Sábado: “El espejismo nuestro de cada día”
Soñar mundos ajenos
Desde chicos nos dijeron que había que soñar alto —tan alto que la vida quedaba con complejo de eterno deudor— y así aprendimos a padecer la espera. Crecimos creyendo que la realidad nos debía algo.
Entonces el dolor aparece por la factura nunca cobrada: no es tanto lo que nos ocurre como lo que imaginamos que tendría que ocurrir. Cuando soltamos esa expectativa —cuando dejamos de perseguir espejismos— el sufrimiento se encoge y deja de dictar las cosas.

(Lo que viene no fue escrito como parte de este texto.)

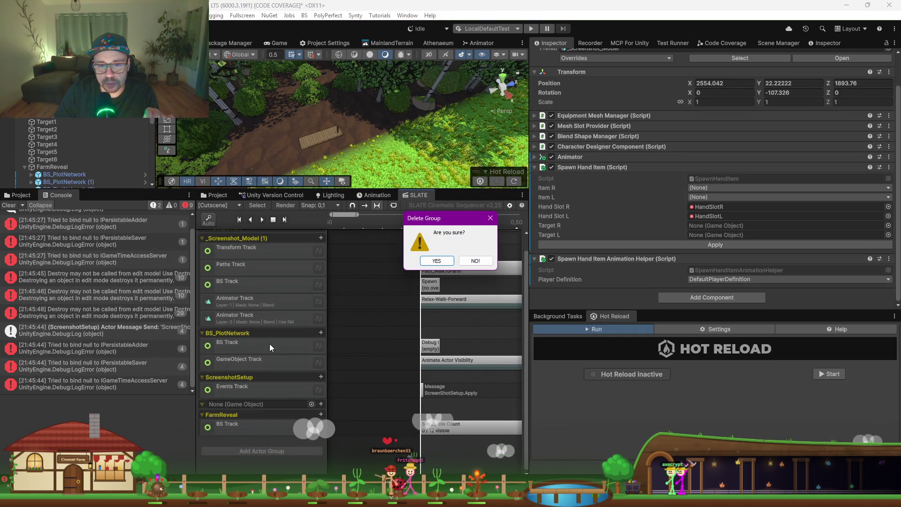
{"action": "left_click", "coordinate": [436, 262]}
{"action": "scroll", "coordinate": [417, 335], "scroll_direction": "down", "scroll_amount": 2}
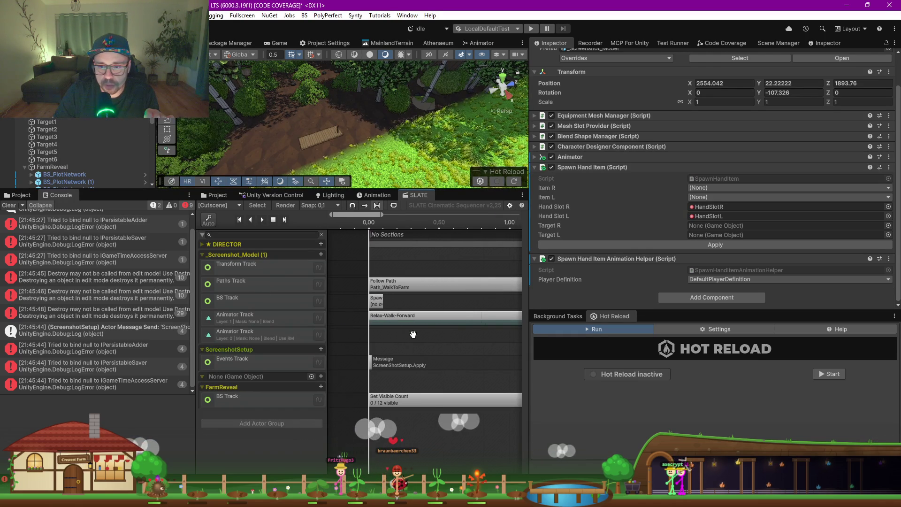
{"action": "scroll", "coordinate": [446, 336], "scroll_direction": "down", "scroll_amount": 5}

Se vuelve ruido de fondo, una molestia doméstica que ya no nos gobierna.
El enemigo más silencioso
No es la vida la que mata; es la rutina.
Esa cadena invisible que amarra las horas y va robando colores y olores hasta dejarnos en escala de grises. La rutina aprieta porque nos enseña a mirar con los ojos hipotecados.
Pero hay rescate: la creatividad, la capacidad de ver un sol en la tormenta, una ventana en la pared más alta. Un gesto pequeño —cambiar la canción del mediodía, escribir una nota absurda, inventar un cuento para la vecina— revienta la monotonía como una semilla que rompe cemento.
Lo que no se compra
Vivimos pensando que las cosas nos deben, que todo está hecho para complacernos y por eso gastamos la vida buscando afuera lo que llevamos adentro.

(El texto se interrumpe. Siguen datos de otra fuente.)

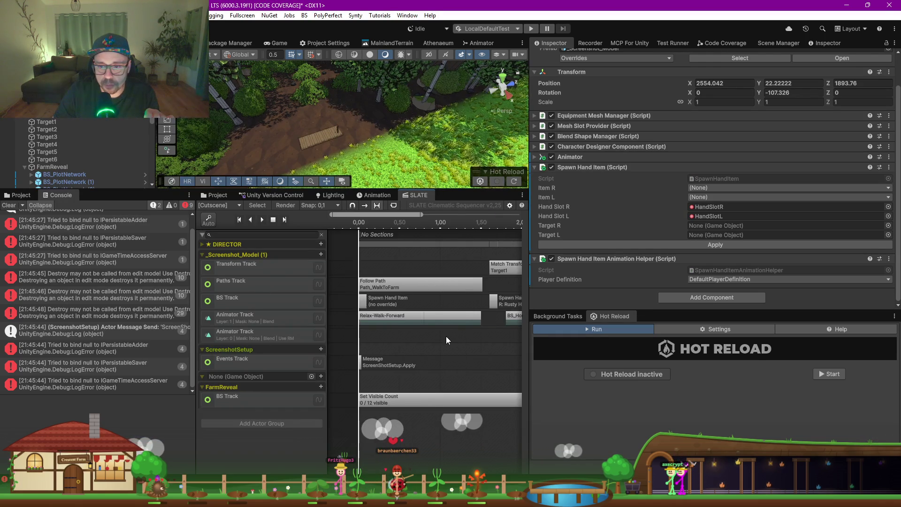
- Delete the extra Animator Track and select the Relax-Walk-Forward clip
{"action": "right_click", "coordinate": [255, 335]}
{"action": "left_click", "coordinate": [286, 388]}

Pero hay tesoros que no tienen precio y conviene recordarlos en voz alta. Todo lo que tiene un valor para nuestra alma no se puede comprar con dinero. Estar en paz, con nosotros y luego con todo lo demás.
Y junto a eso: una risa auténtica, un abrazo que no se mide en tiempo, la mirada de alguien que te escucha sin prisa, la memoria de los veranos de infancia, el tiempo quieto para pensar, el asombro por una mañana cualquiera, el perdón que libera, la curiosidad que nunca envejece.
Esos son los bienes que no caben en una tarjeta y si los descuidas se te escapan como arena entre los dedos.
El espejismo de lo ajeno
Queremos que la vida se amolde a nuestros deseos y esa avidez nos devora; nos volvemos sombras de lo que podríamos ser.
Pensamos que, si cambiamos de ciudad, de pareja o de trabajo, la pieza faltante encajará.
Pero la pieza está en el estante interno: paciencia, humildad, el gusto por lo pequeño. Moldear la existencia no es domesticarla, sino aprender a bailar con sus golpes y sus silencios.
El incendio y la ceniza
La vida, a su vez, nos manipula: trompazos inesperados, pérdidas, fracturas. Cayendo aprendemos la lección más terca: nos levantamos.
Porque en esa caída aparece algo que nunca calculamos —una canción que te rescata, un gesto ajeno que te vuelve humano— y entonces la ceniza se convierte en tierra fértil.
No hay tragedia definitiva; siempre queda una rendija por donde entrar al nuevo día.
Somos fuego que se reinventa.
Cierre: La aventura escondida
Cada jornada, por más gris, guarda una aventura diminuta. No es un llamado a grandilocuencias, sino a mirar: la historia en la cara de un desconocido, el consuelo en un abrazo distraído, la belleza de un pan recién horneado.
El secreto no está en dejar de soñar, sino en aprender a soñar aquí, en este suelo imperfecto, sin exigirle cuentas a la realidad. La vida no nos debe nada; nos presta instantes. Nos toca devolvérselos vividos, no desperdiciados.